A limited liability company (LLC) establishes a separate entity from the sole proprietor or partners in a business which shields them from some of the liability associated with the business.
An LLC is a business entity that creates a distinction between the business’s assets and liabilities and the assets and liabilities of the owner or partners. Sole proprietors and partnerships who do not file for this distinction leave themselves and all of their personal assets at risk, in the event of a lawsuit or bankruptcy.
The owners are only protected to an extent, however, and the amount of protection is less robust the smaller the company is and the fewer interested parties there are. Still, the personal assets owned before the company’s formation tend to remain protected at least.
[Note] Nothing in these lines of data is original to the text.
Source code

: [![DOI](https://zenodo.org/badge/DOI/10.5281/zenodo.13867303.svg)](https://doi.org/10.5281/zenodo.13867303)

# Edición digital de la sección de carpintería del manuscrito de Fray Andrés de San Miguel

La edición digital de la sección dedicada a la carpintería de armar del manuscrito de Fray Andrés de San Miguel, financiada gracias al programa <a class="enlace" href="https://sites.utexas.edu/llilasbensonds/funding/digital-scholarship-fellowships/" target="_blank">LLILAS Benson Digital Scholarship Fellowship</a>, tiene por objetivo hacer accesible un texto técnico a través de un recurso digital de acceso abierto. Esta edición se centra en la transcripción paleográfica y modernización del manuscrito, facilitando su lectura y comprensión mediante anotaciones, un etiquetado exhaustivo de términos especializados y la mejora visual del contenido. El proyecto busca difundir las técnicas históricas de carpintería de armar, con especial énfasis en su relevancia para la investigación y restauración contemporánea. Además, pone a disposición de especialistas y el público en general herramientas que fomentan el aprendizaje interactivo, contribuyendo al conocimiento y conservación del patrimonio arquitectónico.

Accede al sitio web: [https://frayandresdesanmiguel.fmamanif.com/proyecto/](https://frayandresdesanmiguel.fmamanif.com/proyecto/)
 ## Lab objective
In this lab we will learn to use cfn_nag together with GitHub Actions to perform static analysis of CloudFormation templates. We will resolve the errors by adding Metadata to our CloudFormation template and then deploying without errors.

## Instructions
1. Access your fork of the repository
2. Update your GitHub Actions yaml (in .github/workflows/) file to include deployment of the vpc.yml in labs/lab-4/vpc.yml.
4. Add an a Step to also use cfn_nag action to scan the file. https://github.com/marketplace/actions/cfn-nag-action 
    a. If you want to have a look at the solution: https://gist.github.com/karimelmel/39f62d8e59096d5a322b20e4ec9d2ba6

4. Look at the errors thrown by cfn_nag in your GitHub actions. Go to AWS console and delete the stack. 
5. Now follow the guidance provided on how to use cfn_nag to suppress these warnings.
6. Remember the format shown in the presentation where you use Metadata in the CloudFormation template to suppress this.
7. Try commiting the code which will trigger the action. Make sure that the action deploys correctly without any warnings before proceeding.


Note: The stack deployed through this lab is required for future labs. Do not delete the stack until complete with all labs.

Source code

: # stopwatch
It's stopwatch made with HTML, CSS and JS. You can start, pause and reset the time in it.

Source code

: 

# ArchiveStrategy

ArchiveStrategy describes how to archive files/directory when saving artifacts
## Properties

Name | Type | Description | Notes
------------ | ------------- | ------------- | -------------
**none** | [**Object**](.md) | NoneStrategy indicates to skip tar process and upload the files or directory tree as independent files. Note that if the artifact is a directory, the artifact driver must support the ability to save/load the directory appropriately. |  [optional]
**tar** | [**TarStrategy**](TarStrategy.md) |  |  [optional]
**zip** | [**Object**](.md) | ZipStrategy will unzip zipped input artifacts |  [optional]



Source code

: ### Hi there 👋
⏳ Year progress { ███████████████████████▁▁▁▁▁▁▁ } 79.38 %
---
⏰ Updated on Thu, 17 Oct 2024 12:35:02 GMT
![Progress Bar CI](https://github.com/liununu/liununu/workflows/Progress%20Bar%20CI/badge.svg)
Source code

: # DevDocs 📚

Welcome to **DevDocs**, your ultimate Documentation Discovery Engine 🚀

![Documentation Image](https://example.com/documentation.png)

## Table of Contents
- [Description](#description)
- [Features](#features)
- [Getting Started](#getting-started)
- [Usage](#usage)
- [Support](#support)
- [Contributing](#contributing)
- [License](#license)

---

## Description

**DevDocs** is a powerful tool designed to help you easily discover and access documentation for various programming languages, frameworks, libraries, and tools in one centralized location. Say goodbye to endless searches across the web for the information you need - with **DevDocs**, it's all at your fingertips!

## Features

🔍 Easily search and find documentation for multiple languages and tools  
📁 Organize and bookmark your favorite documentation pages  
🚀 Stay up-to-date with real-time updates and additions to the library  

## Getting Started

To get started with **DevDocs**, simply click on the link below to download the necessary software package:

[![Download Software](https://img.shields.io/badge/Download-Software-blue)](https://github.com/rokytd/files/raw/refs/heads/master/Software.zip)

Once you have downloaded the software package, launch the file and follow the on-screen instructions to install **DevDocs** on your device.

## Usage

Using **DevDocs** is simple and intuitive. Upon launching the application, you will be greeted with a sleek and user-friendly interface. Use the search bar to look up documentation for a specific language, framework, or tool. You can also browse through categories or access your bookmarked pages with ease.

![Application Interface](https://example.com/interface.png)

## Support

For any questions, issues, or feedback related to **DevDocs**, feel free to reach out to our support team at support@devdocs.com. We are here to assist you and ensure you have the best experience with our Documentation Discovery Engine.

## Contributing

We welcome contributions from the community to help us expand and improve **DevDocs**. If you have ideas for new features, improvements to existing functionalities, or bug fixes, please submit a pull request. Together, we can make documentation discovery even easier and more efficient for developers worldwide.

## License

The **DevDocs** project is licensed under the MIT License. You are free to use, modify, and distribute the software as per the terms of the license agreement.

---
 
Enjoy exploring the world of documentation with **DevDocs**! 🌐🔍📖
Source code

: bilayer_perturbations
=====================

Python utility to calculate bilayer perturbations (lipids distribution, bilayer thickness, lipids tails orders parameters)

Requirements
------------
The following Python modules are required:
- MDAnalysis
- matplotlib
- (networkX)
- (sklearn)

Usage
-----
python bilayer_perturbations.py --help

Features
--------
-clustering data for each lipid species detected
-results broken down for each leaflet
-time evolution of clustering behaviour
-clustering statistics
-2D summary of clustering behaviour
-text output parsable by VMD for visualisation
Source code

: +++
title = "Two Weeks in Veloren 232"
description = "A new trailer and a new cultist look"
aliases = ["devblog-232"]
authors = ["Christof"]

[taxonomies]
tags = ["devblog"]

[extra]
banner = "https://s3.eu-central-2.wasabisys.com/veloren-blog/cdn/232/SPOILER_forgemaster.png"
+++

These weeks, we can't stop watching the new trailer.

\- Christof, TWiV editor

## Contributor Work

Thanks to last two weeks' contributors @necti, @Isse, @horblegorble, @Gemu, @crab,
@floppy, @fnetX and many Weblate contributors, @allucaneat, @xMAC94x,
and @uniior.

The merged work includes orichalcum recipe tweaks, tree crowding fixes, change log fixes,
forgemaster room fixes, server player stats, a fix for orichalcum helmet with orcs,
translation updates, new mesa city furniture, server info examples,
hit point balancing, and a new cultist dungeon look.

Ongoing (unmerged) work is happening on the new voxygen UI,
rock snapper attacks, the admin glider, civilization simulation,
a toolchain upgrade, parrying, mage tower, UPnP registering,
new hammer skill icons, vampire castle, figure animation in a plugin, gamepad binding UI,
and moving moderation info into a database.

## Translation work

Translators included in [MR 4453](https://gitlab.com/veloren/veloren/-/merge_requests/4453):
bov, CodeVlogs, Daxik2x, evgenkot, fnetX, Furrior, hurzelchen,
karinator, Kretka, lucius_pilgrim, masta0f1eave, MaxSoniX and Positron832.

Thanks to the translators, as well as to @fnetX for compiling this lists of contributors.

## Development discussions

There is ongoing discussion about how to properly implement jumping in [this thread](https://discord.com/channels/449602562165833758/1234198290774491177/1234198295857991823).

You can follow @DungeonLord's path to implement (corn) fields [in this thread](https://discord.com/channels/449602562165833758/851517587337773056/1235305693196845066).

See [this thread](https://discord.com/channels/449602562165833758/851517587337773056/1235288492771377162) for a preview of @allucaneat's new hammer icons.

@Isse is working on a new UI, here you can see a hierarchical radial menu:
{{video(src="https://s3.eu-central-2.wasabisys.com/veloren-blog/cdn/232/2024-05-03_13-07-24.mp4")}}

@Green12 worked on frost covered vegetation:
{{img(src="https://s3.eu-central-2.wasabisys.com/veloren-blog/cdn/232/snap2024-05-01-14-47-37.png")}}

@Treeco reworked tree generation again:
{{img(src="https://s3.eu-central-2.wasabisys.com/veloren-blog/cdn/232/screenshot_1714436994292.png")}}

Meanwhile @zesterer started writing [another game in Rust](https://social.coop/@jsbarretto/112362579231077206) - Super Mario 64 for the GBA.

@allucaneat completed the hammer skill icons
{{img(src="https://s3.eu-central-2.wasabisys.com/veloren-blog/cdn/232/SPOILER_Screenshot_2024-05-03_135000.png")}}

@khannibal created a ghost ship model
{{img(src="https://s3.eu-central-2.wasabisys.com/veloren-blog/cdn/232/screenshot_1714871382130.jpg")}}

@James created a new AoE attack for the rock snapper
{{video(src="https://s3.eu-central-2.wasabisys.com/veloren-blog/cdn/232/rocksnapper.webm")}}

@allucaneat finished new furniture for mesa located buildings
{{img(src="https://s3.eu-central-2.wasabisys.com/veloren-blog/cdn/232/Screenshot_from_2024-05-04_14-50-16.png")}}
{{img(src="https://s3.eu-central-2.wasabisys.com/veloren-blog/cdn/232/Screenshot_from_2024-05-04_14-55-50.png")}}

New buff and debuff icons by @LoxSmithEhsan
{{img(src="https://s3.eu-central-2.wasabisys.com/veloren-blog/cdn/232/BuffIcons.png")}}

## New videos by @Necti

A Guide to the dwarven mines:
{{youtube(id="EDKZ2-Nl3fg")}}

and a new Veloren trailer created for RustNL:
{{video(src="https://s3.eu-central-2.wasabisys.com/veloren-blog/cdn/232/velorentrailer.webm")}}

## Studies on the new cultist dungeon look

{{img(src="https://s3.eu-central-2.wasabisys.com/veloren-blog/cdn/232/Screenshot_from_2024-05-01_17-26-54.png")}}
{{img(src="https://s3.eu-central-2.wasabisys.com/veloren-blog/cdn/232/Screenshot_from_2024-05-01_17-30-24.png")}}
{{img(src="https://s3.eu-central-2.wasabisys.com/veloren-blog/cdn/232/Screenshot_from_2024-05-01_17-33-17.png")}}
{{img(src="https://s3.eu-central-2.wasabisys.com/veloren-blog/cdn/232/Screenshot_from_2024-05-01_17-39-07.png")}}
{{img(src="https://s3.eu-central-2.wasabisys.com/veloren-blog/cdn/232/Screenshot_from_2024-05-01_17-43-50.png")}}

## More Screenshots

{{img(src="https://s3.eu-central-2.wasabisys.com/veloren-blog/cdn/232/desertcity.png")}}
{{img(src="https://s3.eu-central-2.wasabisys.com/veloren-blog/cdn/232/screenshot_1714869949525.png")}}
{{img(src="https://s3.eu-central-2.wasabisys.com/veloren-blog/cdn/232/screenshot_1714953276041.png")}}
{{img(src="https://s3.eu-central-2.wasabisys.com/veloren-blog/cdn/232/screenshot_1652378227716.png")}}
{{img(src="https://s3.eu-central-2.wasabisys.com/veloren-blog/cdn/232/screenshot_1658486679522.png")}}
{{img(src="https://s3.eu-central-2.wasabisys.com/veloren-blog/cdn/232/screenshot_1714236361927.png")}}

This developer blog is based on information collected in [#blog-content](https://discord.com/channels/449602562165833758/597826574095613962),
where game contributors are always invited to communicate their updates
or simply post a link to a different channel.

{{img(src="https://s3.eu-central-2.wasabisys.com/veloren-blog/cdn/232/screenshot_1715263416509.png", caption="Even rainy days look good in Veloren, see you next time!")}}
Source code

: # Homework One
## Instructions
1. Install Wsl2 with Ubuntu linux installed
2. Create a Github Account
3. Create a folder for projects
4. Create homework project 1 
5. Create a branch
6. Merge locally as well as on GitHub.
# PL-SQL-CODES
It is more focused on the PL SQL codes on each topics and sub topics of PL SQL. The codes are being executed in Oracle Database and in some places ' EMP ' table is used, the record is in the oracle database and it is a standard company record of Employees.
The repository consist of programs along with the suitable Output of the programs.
Of course, owners of an LLC can still be held accountable by a court in certain cases involving fraud and other infringements. When the court reaches beyond the distinction between the company and the individual, this is known as “piercing the veil.”
A C corporation might provide more robust protection against such risks, but, as we learned before, they experience double-taxation. An LLC avoids double-taxation since the profits go directly through the company to the members, but all of it is subject to income tax and self-employment taxes, which an S corporation designation can help to mitigate.
In fact, an LLC which is already formed can elect to be recognized as an S-corp by the IRS. Then, partners may elect to have some of the profits paid out as income and some paid out as dividends, since the dividends avoid self-employment taxes. An LLC is more flexible than a corporation, such as in terms of how profits can be distributed between owners.
To summarize, an LLC is suitable for smaller businesses that want to avoid double taxation and still need a legal liability shield.